Seçilmiş alıntı:
Perşembe günü Burhan Felek de Cannes maçının ilk setinde Vakıfbank pek ortalarda görünmeyince 21-25 ile 0-1 geri düştü. Ardından o bildik oyun ve tempo tekrar sahaya yansıdı. Hemde ne yansımak. Fransız takımı adeta sahadan silindi ve bu güne kadar belki de hiç görmediği bir şok yaşadı: 25-7, 25-18, 25-9.
“Tekrarlanacak böyle bir oyun rövanşı da kolaylar” diye düşünen hepimiz yanıldık. 1-3 giden maç ve “Altın set”.
Hafta sonu yedeklerden oluşan bir kadro, Bakırköy Belediyesi Yeşilyurt'u 3-0 ile geçti ama
setler yine de bize bir şeyler anlatıyordu: 25-23, 25-9, 25-20.
Aslında bu durum için yapılacak farklı yorumlar var. Tabi ki bir takım tüm sezonu yüksel bir tempoda oynayamaz. İnişler -çıkışlar mutlaka olacaktır. Ancak bu kaliteli oyuncularla setler arasında bile bu kadar değişkenlik biraz fazla oldu. Neyse ki 4'lü Finale kadar daha bir aylık zaman var. Üstelikte bu bölümde ligde rahatlar. Eminim ki toparlanacak ve keyifle izlediğimiz eski günlere döneceklerdir.
Perşembe önce Beşiktaş'ın sınavı vardı. Fransa dan set alamadan dönüldüğü için en ufak bir hataya bile yer yoktu. Az bir seyircinin desteklediği siyah- beyazlılar buna karşın Cannet'i 3-0 yenip skoru eşitlediler. Ardından da sıra “Altın set” e geldi. 4-5'den sonra hızlanan Beşiktaş 15-8 ile yarı finale adını yazdırmayı başardı. Şimdi rakip biraz daha zorlu; İmpel Wroclow (Polonya).
Avrupa kupaları'ndaki son randevumuz ise, Eczacıbaşı VitrA- Omichka Omsk Region arasındaydı. Rusya da iyi oynayan ve dişli rakibini 3-1 yenerek rövanş için avantaj yakalayan turuncu- beyazlılar Burhan Felek Spor Salonu'nda da temposuyla Omichka'ya göz açtırmadı.
Bu sonuçla 15 mart da Bakü de bizi çok keyifli geçeceğine inandığımız Türk derbisi bekliyor. Şu anda o karşılaşma için bir yorum getirmek istemiyorum. Çünkü 1 ay uzun bir zaman. O gün geldiğinde görüşlerimizi yansıtırız.
UZUN BİR NOT VE SORULAR:
15 gün önceki yazım da, seyredebildiğim kadarıyla gençler ligiyle ilgili görüşlerimi sizinle paylaşmıştım. İsmini vermeyen bir kişi şöyle bir eleştiri getirmişti:
“Şaka gibi - 06.02.2014 - 11:10 Ya siz yanlış maçları seyrettiniz ya da gerçekten laf olsun torba dolsun diye yazıldı bu yazı. Gençler liginde ki takımların değerlendirmeleri çok büyük yanlışlarla dolu. Hafiften tanıdığımız oyuncuların isimlerini yazalım az biraz övelim gerisini boşver! Yazının kısa özeti.“
Bunun üzerine bende bir gün sonra şöyle bir öneride bulunmuştum:
Alev Anakök - 07.02.2014 - 20:40
“Eleştirini geç okuduğum için cevabım gecikti, kusura bakma.

Yazılı problem A:
Voleybol yazısından, "Perşembe günü Burhan" sözcüklerini içeren yerle açılıp "25-23, 25-9, 25-20." ile kapanan bölümü aynen alıntılayın.
Yazılı problem B:
Voleybol yazısına göre Beşiktaş'ın yarı finaldeki rakibi hangi takımdır?
Aşağıdaki öğelere gerek yoktur.

Verilen bilgiler:
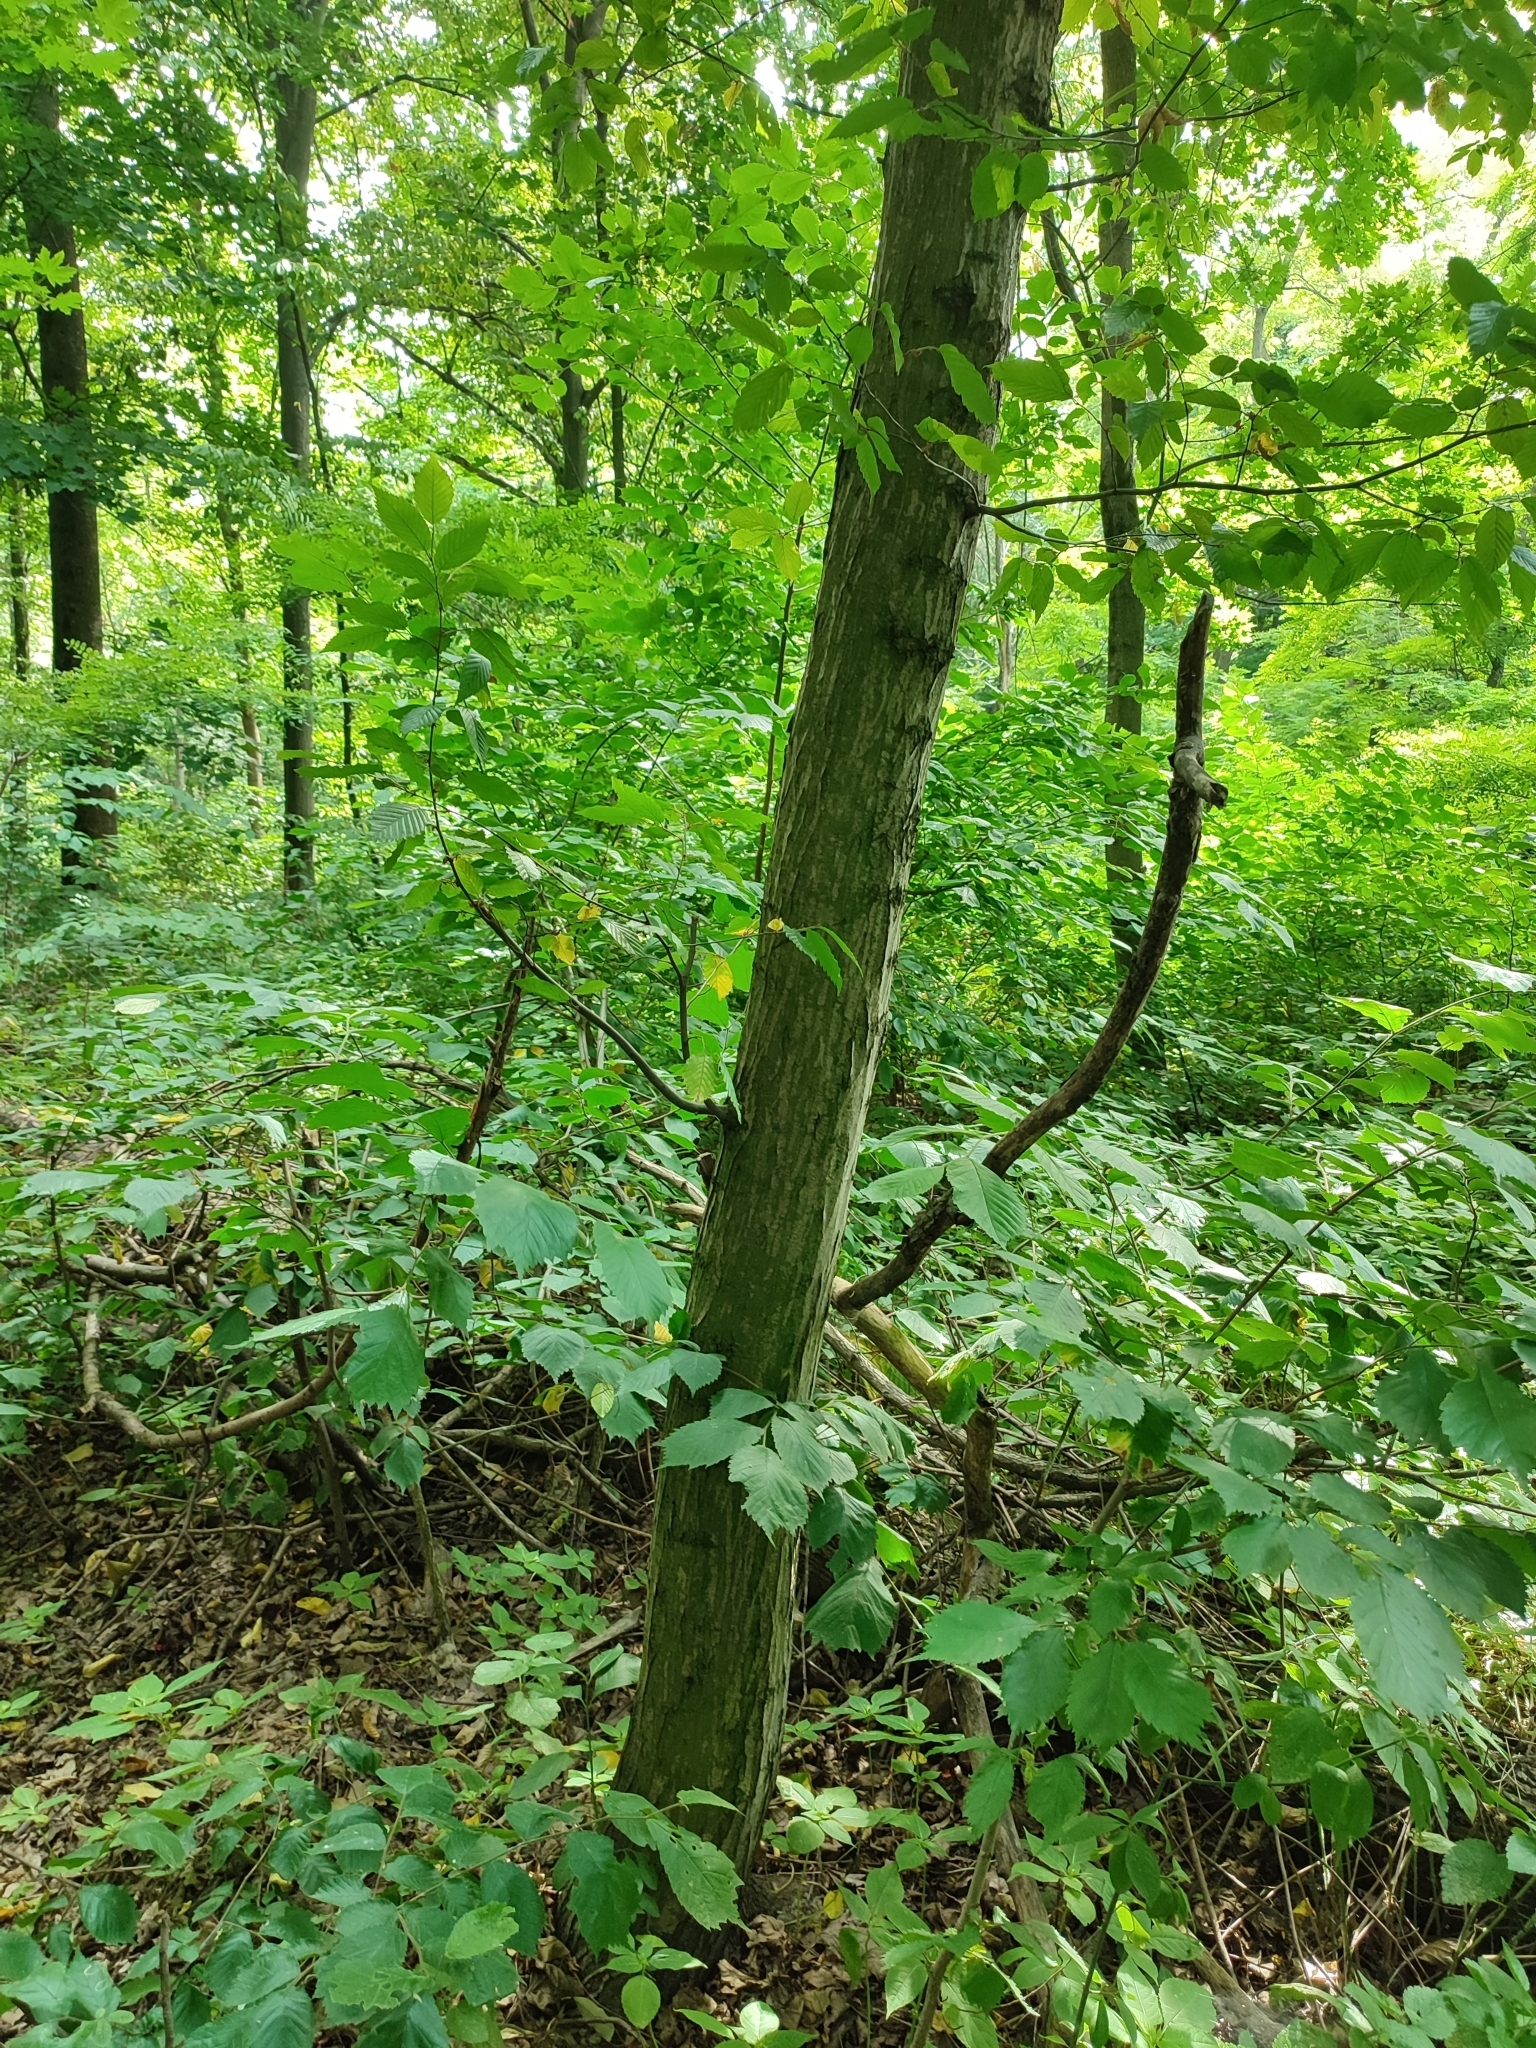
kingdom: Plantae
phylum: Tracheophyta
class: Magnoliopsida
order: Fagales
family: Betulaceae
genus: Carpinus
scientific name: Carpinus betulus
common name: Hornbeam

Alıştırma çözümü A:
Perşembe günü Burhan Felek de Cannes maçının ilk setinde Vakıfbank pek ortalarda görünmeyince 21-25 ile 0-1 geri düştü. Ardından o bildik oyun ve tempo tekrar sahaya yansıdı. Hemde ne yansımak. Fransız takımı adeta sahadan silindi ve bu güne kadar belki de hiç görmediği bir şok yaşadı: 25-7, 25-18, 25-9.
“Tekrarlanacak böyle bir oyun rövanşı da kolaylar” diye düşünen hepimiz yanıldık. 1-3 giden maç ve “Altın set”.
Hafta sonu yedeklerden oluşan bir kadro, Bakırköy Belediyesi Yeşilyurt'u 3-0 ile geçti ama
setler yine de bize bir şeyler anlatıyordu: 25-23, 25-9, 25-20.

Alıştırma çözümü B:
Beşiktaş'ın yarı finaldeki rakibi Polonya'dan İmpel Wroclow'dur.